◆ Task prompt:
Leaving out pictures, output exactly the lines below from the one that has "inhoudelijke programma’s en" through the one that has "法人・業務向けプリンター・複合機", and nothing else.
· · · ·
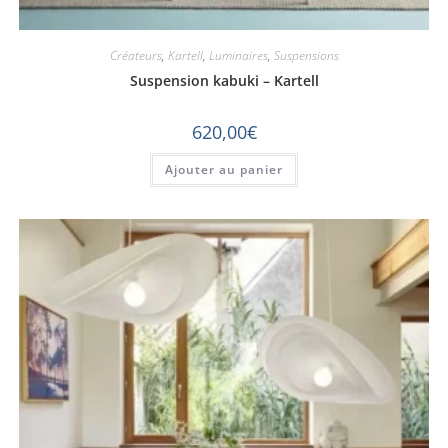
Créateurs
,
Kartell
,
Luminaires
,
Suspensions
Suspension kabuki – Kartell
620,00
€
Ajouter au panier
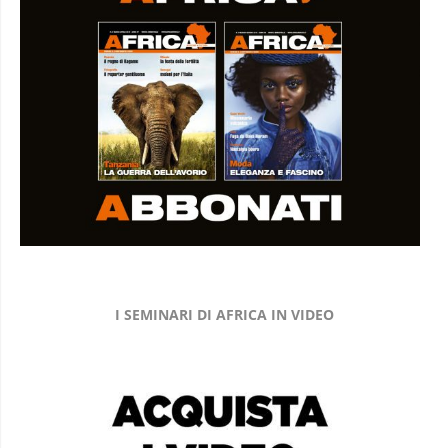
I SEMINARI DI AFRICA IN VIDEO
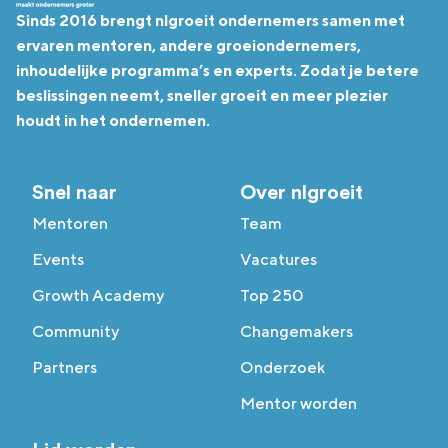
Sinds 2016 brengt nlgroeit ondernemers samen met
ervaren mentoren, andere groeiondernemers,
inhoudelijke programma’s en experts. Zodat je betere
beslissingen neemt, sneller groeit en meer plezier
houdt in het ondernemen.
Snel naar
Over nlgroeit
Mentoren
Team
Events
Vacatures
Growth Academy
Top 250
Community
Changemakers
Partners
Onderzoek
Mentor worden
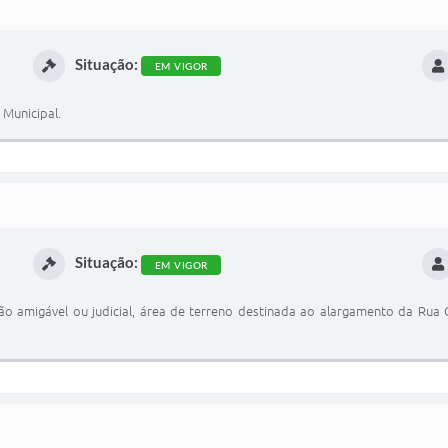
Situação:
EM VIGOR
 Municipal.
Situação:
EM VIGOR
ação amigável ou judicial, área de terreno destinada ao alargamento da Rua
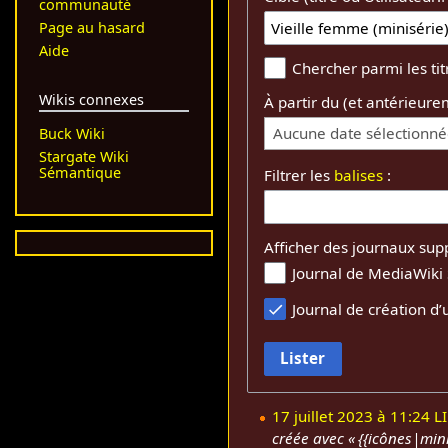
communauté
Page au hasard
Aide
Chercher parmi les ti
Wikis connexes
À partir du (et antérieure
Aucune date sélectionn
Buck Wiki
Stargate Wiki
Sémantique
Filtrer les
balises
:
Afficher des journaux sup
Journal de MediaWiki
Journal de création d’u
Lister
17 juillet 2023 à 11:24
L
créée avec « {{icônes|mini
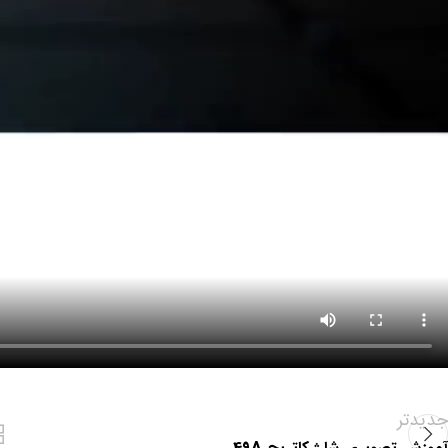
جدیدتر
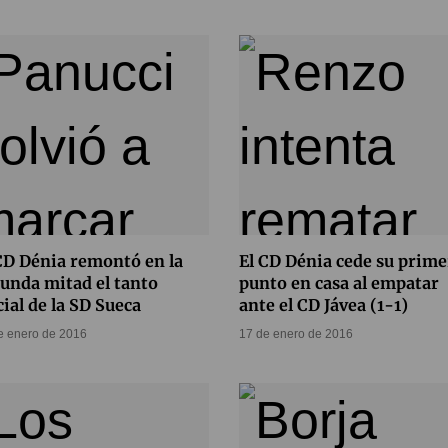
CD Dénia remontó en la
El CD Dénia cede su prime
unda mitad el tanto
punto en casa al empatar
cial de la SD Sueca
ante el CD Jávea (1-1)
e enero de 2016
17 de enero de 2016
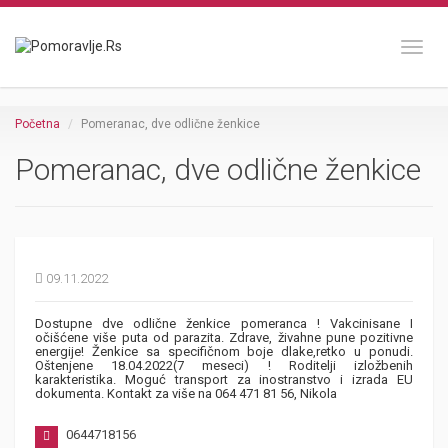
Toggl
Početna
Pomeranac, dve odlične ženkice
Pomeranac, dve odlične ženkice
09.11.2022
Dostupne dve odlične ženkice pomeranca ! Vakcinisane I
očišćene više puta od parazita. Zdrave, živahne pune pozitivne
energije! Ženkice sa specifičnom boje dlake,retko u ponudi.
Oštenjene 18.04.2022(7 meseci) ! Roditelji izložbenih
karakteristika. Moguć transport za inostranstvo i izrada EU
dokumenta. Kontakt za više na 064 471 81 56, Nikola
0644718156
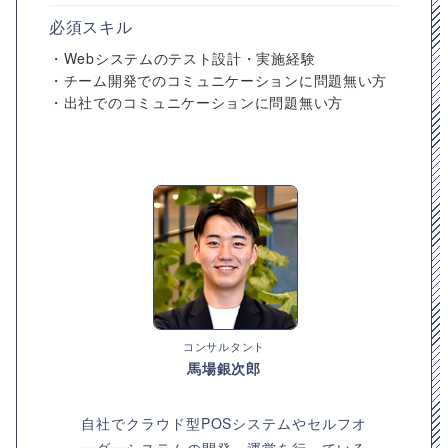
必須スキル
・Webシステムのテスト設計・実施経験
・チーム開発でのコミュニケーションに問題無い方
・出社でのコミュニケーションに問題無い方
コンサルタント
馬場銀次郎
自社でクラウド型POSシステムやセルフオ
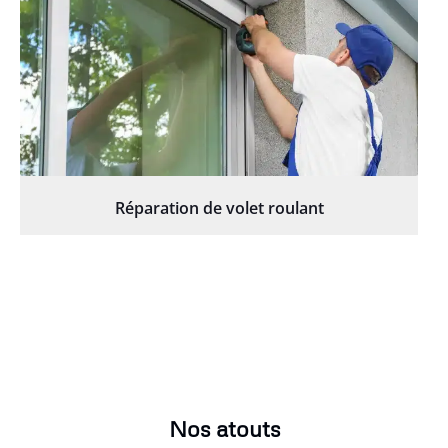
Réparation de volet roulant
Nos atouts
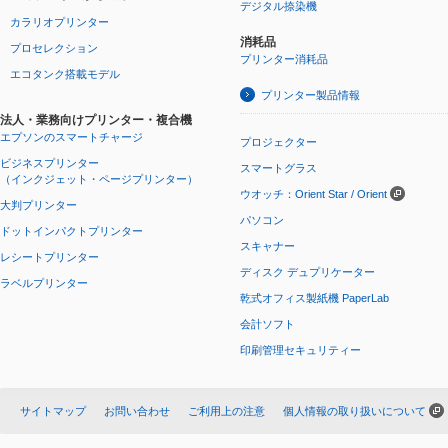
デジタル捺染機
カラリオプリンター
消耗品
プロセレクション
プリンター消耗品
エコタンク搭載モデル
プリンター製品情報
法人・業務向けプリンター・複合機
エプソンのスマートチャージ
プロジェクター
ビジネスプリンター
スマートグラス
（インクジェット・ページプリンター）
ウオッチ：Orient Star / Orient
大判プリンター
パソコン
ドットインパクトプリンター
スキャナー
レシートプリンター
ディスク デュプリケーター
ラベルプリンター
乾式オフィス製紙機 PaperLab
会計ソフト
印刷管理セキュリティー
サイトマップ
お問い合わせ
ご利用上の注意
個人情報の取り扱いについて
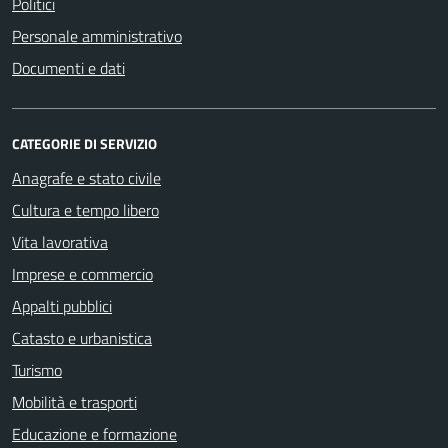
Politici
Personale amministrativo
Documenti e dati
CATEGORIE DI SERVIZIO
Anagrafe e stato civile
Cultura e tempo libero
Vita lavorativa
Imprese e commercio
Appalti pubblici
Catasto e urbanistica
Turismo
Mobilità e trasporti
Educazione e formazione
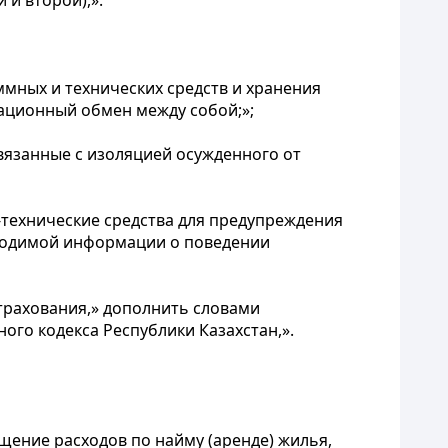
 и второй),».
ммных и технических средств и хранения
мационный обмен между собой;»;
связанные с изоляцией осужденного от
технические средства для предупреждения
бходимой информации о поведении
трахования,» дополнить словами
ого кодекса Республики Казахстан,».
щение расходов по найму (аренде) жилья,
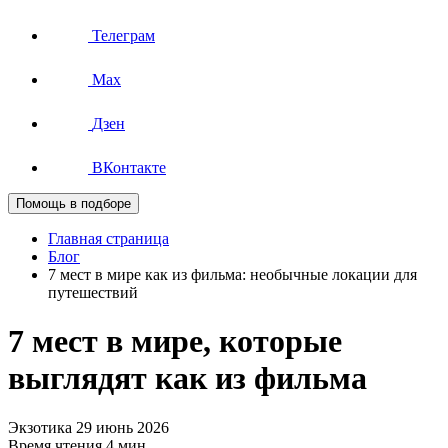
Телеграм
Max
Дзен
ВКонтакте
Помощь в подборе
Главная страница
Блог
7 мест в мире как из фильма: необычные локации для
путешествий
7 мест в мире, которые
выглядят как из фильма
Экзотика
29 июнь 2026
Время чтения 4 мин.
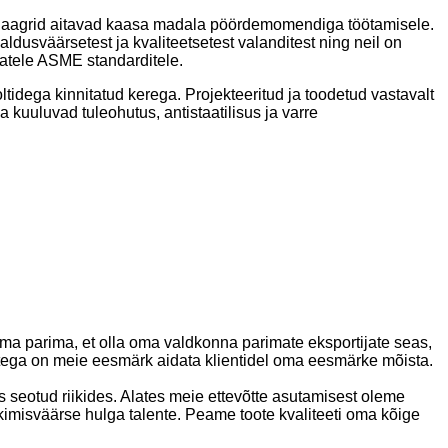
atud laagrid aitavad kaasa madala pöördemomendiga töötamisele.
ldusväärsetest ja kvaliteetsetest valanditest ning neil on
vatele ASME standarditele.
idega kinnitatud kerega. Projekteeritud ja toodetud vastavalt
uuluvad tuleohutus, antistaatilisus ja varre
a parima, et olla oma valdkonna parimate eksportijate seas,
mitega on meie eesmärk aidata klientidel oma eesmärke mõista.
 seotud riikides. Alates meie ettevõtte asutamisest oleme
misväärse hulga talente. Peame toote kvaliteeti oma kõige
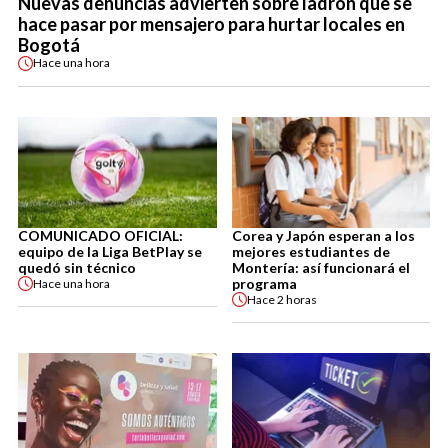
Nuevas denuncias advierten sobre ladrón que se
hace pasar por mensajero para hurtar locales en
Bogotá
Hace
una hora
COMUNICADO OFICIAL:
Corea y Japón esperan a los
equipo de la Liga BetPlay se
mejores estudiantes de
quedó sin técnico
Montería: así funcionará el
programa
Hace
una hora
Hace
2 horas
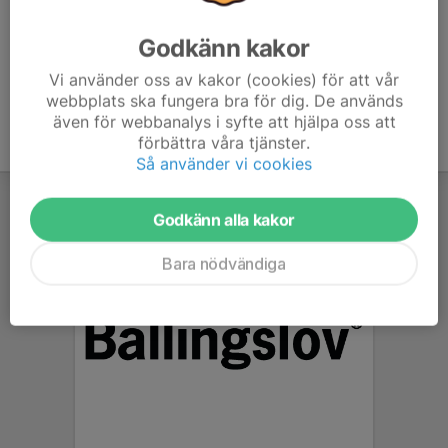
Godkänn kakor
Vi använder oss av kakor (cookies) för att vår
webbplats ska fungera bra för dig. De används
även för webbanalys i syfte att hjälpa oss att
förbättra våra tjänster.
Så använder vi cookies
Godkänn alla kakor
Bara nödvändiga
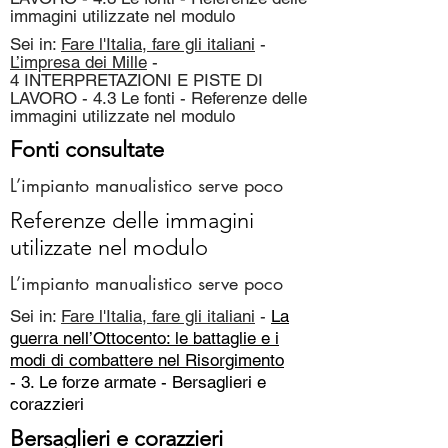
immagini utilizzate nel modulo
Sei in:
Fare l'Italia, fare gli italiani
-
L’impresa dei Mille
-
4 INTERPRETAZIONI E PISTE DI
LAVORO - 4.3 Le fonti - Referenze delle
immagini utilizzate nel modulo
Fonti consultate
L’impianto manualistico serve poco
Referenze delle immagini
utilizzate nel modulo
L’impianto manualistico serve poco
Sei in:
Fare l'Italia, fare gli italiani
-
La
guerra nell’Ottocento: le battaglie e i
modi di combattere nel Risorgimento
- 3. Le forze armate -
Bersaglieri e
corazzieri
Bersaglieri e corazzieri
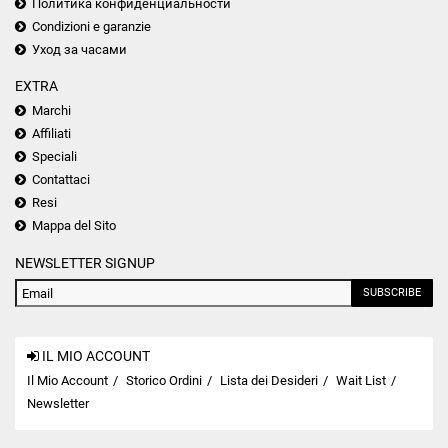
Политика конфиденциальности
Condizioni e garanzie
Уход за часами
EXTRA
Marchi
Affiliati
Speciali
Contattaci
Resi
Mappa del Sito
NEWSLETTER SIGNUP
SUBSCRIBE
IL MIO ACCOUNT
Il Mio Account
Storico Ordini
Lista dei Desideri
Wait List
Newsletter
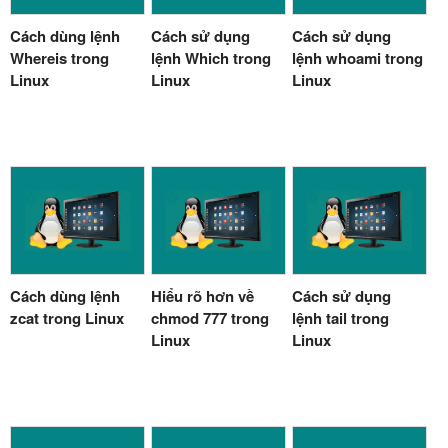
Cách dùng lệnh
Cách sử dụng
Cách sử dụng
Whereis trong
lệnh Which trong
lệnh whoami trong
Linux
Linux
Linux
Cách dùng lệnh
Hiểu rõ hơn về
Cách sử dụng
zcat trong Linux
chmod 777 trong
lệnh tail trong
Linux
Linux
· · · ·
◆ Task answer:
inhoudelijke programma’s en experts. Zodat je betere
beslissingen neemt, sneller groeit en meer plezier
houdt in het ondernemen.
Snel naar
Over nlgroeit
Mentoren
Team
Events
Vacatures
Growth Academy
Top 250
Community
Changemakers
Partners
Onderzoek
Mentor worden
Situação:
EM VIGOR
 Municipal.
Situação:
EM VIGOR
ação amigável ou judicial, área de terreno destinada ao alargamento da Rua
communauté
Page au hasard
Aide
Chercher parmi les ti
Wikis connexes
À partir du (et antérieure
Aucune date sélectionn
Buck Wiki
Stargate Wiki
Sémantique
Filtrer les
balises
:
Afficher des journaux sup
Journal de MediaWiki
Journal de création d’u
Lister
17 juillet 2023 à 11:24
L
créée avec « {{icônes|mini
جدیدتر
CD Dénia remontó en la
El CD Dénia cede su prime
unda mitad el tanto
punto en casa al empatar
cial de la SD Sueca
ante el CD Jávea (1-1)
e enero de 2016
17 de enero de 2016
Toggl
Početna
Pomeranac, dve odlične ženkice
Pomeranac, dve odlične ženkice
09.11.2022
Dostupne dve odlične ženkice pomeranca ! Vakcinisane I
očišćene više puta od parazita. Zdrave, živahne pune pozitivne
energije! Ženkice sa specifičnom boje dlake,retko u ponudi.
Oštenjene 18.04.2022(7 meseci) ! Roditelji izložbenih
karakteristika. Moguć transport za inostranstvo i izrada EU
dokumenta. Kontakt za više na 064 471 81 56, Nikola
0644718156
必須スキル
・Webシステムのテスト設計・実施経験
・チーム開発でのコミュニケーションに問題無い方
・出社でのコミュニケーションに問題無い方
コンサルタント
馬場銀次郎
自社でクラウド型POSシステムやセルフオ
Réparation de volet roulant
Nos atouts
デジタル捺染機
カラリオプリンター
消耗品
プロセレクション
プリンター消耗品
エコタンク搭載モデル
プリンター製品情報
法人・業務向けプリンター・複合機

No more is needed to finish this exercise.